* ACTIVITY
Write the data out again, word for word.

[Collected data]
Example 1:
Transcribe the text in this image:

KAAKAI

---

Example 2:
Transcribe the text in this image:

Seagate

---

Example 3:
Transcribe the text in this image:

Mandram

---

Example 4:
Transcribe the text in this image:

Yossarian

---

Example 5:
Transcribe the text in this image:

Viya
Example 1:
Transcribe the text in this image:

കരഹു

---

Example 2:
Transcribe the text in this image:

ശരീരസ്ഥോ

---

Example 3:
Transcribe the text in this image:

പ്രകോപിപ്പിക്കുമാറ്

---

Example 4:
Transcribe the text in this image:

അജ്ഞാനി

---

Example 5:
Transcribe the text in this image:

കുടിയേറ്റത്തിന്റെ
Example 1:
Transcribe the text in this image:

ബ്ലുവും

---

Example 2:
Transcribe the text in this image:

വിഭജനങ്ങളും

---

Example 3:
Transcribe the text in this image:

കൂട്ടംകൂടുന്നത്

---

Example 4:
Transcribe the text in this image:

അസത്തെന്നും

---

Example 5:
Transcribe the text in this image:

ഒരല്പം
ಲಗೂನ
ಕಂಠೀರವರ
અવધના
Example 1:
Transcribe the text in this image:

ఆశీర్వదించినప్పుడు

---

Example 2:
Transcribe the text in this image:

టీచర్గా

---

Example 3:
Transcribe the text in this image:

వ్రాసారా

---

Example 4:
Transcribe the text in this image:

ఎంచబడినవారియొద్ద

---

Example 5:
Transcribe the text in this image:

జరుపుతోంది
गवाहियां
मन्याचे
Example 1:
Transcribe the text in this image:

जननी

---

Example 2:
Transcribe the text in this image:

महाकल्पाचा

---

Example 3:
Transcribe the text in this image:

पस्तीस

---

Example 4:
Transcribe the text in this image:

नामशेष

* WORKED SOLUTION
Example 1:
Transcribe the text in this image:

KAAKAI

---

Example 2:
Transcribe the text in this image:

Seagate

---

Example 3:
Transcribe the text in this image:

Mandram

---

Example 4:
Transcribe the text in this image:

Yossarian

---

Example 5:
Transcribe the text in this image:

Viya
Example 1:
Transcribe the text in this image:

കരഹു

---

Example 2:
Transcribe the text in this image:

ശരീരസ്ഥോ

---

Example 3:
Transcribe the text in this image:

പ്രകോപിപ്പിക്കുമാറ്

---

Example 4:
Transcribe the text in this image:

അജ്ഞാനി

---

Example 5:
Transcribe the text in this image:

കുടിയേറ്റത്തിന്റെ
Example 1:
Transcribe the text in this image:

ബ്ലുവും

---

Example 2:
Transcribe the text in this image:

വിഭജനങ്ങളും

---

Example 3:
Transcribe the text in this image:

കൂട്ടംകൂടുന്നത്

---

Example 4:
Transcribe the text in this image:

അസത്തെന്നും

---

Example 5:
Transcribe the text in this image:

ഒരല്പം
ಲಗೂನ
ಕಂಠೀರವರ
અવધના
Example 1:
Transcribe the text in this image:

ఆశీర్వదించినప్పుడు

---

Example 2:
Transcribe the text in this image:

టీచర్గా

---

Example 3:
Transcribe the text in this image:

వ్రాసారా

---

Example 4:
Transcribe the text in this image:

ఎంచబడినవారియొద్ద

---

Example 5:
Transcribe the text in this image:

జరుపుతోంది
गवाहियां
मन्याचे
Example 1:
Transcribe the text in this image:

जननी

---

Example 2:
Transcribe the text in this image:

महाकल्पाचा

---

Example 3:
Transcribe the text in this image:

पस्तीस

---

Example 4:
Transcribe the text in this image:

नामशेष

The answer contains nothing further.